| TO DO |
Reproduction of part of the material below, pictures omitted: copy exactly, and only, the lines starting with the one with "CLIENT LOGIN" and going on through the one with "February 2019".

+===+

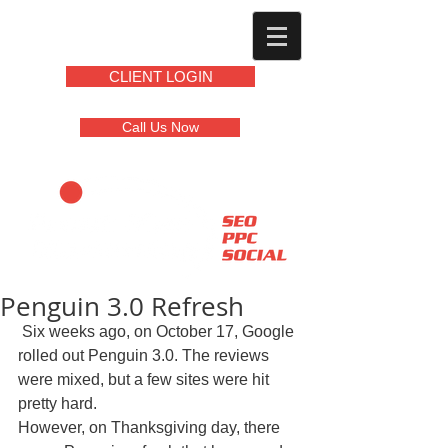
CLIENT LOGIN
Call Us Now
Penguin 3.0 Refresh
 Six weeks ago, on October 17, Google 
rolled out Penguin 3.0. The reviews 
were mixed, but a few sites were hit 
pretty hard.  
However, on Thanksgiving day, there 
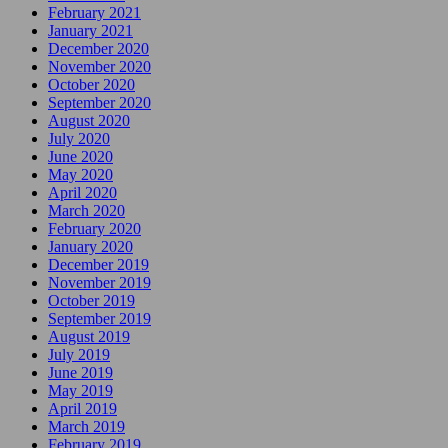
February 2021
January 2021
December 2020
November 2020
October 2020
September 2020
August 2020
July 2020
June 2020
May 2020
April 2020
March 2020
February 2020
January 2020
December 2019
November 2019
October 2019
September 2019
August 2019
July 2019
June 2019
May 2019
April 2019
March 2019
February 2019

+===+

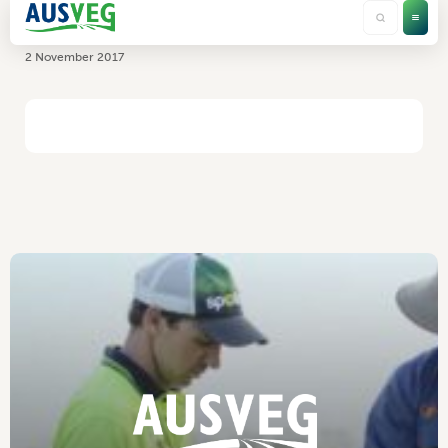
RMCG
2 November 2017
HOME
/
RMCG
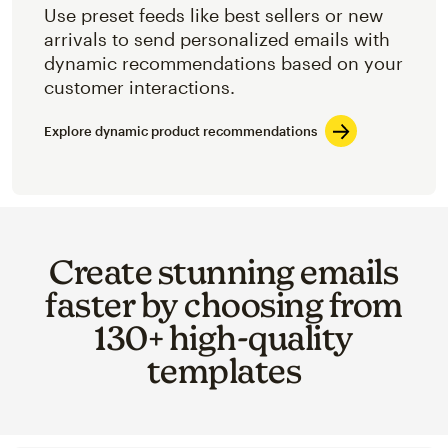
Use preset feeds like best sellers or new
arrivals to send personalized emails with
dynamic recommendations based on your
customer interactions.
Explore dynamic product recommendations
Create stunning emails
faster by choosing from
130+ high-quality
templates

+===+

| PROBLEM SOLUTION |
CLIENT LOGIN
Call Us Now
Penguin 3.0 Refresh
 Six weeks ago, on October 17, Google 
rolled out Penguin 3.0. The reviews 
were mixed, but a few sites were hit 
pretty hard.  
However, on Thanksgiving day, there 
February 2021
January 2021
December 2020
November 2020
October 2020
September 2020
August 2020
July 2020
June 2020
May 2020
April 2020
March 2020
February 2020
January 2020
December 2019
November 2019
October 2019
September 2019
August 2019
July 2019
June 2019
May 2019
April 2019
March 2019
February 2019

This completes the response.